Integrante do Sistema de Pagamentos Brasileiro (SPB), promove soluções que viabilizam a evolução do mercado financeiro, oferecendo tecnologia, inovação e segurança para transações financeiras realizadas no Brasil. Participa do Payments Innovation Alliance, coordenado pela NACHA, da Asociación Latina de Camaras de Compensación, dentre outras associações que buscam o aprimoramento da e inovação para o mercado financeiro. Contribui assim, para um mercado financeiro sólido e estável em benefício de toda a sociedade

Em 2020, a CIP processou +28 Bi de operações financeiras, cerca de 1,3 Bi de operações eletrônicas, e +2,2 Bi de transações de pagamentos com cartão em estabelecimentos comerciais. No Projeto, a CIP participa no desafio da construção da solução, provendo infraestrutura técnica e segurança para as operações, além dos atendimentos nível 1 e 2, e embarca a C3 Registradora como sistema de liquidação.

Sobre a Finchain

Fundada por Marcelo Miranda, ex head de equity trading do Deutsche Bank Brasil, a Finchain é uma one-stop-shop de serviços de blockchain e criptomoedas no Brasil. Com expertise para desenvolver em Ethereum, Hyperledger Fabric, Corda e outros, oferece soluções de tecnologia em projetos que envolvem desde tokenização de ativos até listagem em Exchange e gateway de cripto, sempre com segurança e performance.

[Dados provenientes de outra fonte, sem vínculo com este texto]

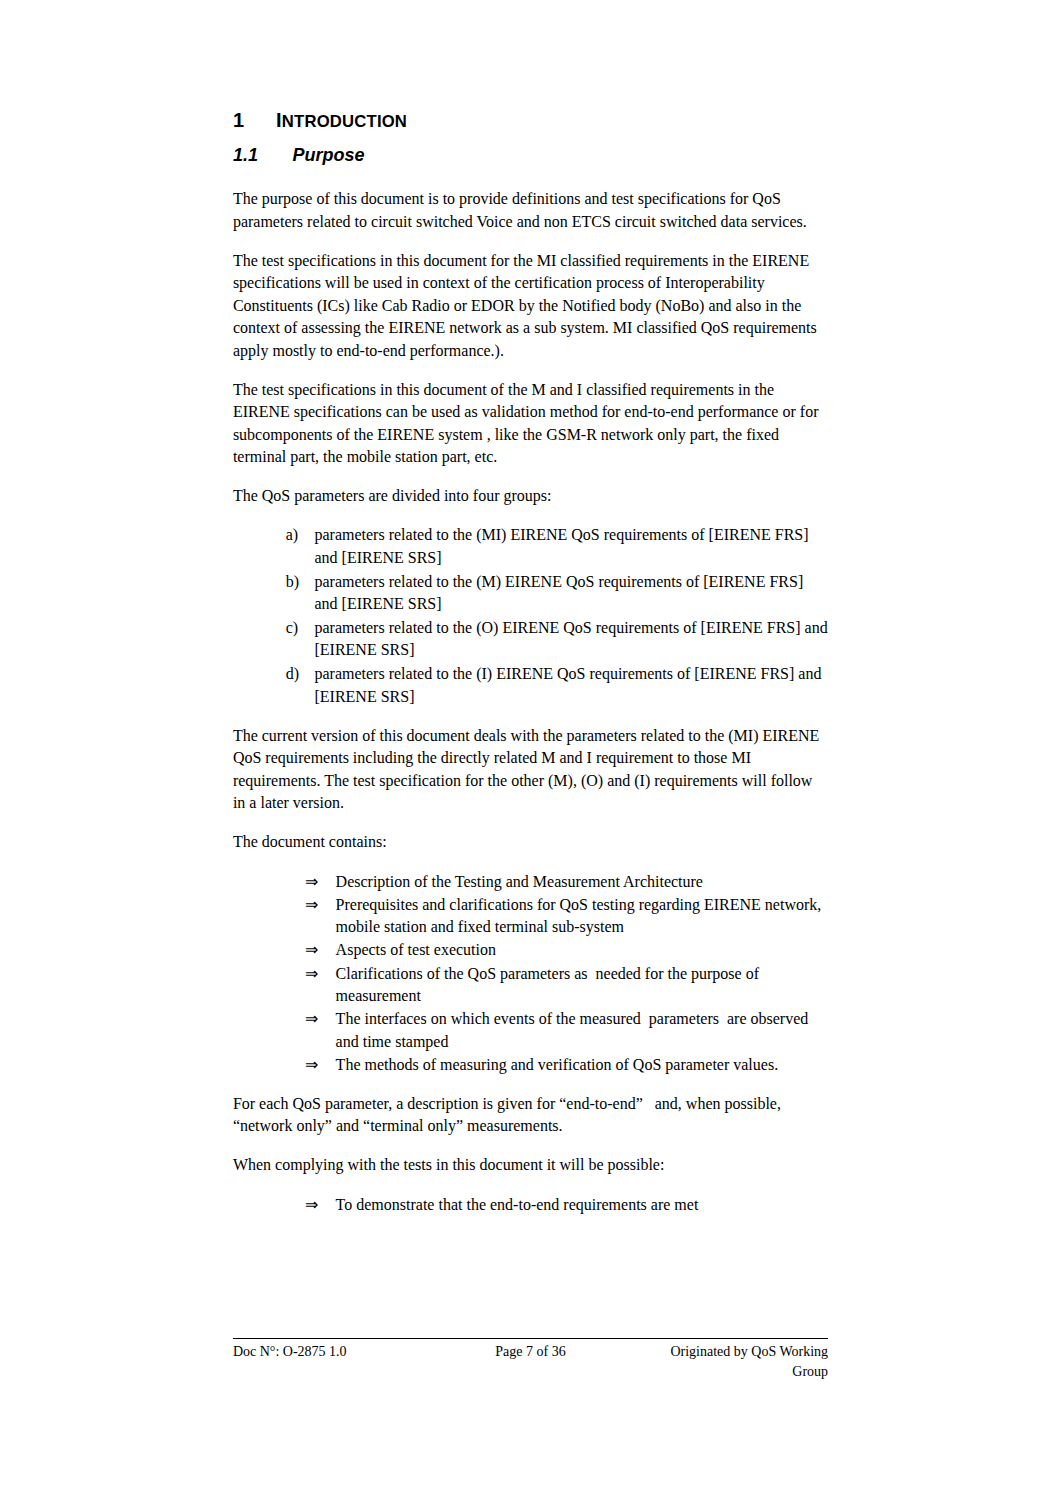1 INTRODUCTION
1.1 Purpose
The purpose of this document is to provide definitions and test specifications for QoS parameters related to circuit switched Voice and non ETCS circuit switched data services.
The test specifications in this document for the MI classified requirements in the EIRENE specifications will be used in context of the certification process of Interoperability Constituents (ICs) like Cab Radio or EDOR by the Notified body (NoBo) and also in the context of assessing the EIRENE network as a sub system. MI classified QoS requirements apply mostly to end-to-end performance.).
The test specifications in this document of the M and I classified requirements in the EIRENE specifications can be used as validation method for end-to-end performance or for subcomponents of the EIRENE system , like the GSM-R network only part, the fixed terminal part, the mobile station part, etc.
The QoS parameters are divided into four groups:
a) parameters related to the (MI) EIRENE QoS requirements of [EIRENE FRS] and [EIRENE SRS]
b) parameters related to the (M) EIRENE QoS requirements of [EIRENE FRS] and [EIRENE SRS]
c) parameters related to the (O) EIRENE QoS requirements of [EIRENE FRS] and [EIRENE SRS]
d) parameters related to the (I) EIRENE QoS requirements of [EIRENE FRS] and [EIRENE SRS]
The current version of this document deals with the parameters related to the (MI) EIRENE QoS requirements including the directly related M and I requirement to those MI requirements. The test specification for the other (M), (O) and (I) requirements will follow in a later version.
The document contains:
Description of the Testing and Measurement Architecture
Prerequisites and clarifications for QoS testing regarding EIRENE network, mobile station and fixed terminal sub-system
Aspects of test execution
Clarifications of the QoS parameters as needed for the purpose of measurement
The interfaces on which events of the measured parameters are observed and time stamped
The methods of measuring and verification of QoS parameter values.
For each QoS parameter, a description is given for “end-to-end” and, when possible, “network only” and “terminal only” measurements.
When complying with the tests in this document it will be possible:
To demonstrate that the end-to-end requirements are met
| Doc N°: O-2875 1.0 | Page 7 of 36 | Originated by QoS Working Group |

Entre seus principais cases está a primeira listagem do MCO2 da Moss.Earth, a primeira empresa no mundo a negociar tokens de crédito de carbono, o primeiro token lastreado em Real Estate no Brasil para a Dynasty Global, e a solução de tecnologia para o primeiro registro de cessão de compra e venda de precatórios em blockchain, levando o projeto ao LIFT Lab do Banco Central.

Após consultoria para empresas como CETIP, Polo Asset, Banco Plural, no Projeto, a Finchain assume a responsabilidade pelo desenvolvimento das plataformas de emissão de STOs e negociação em DLT.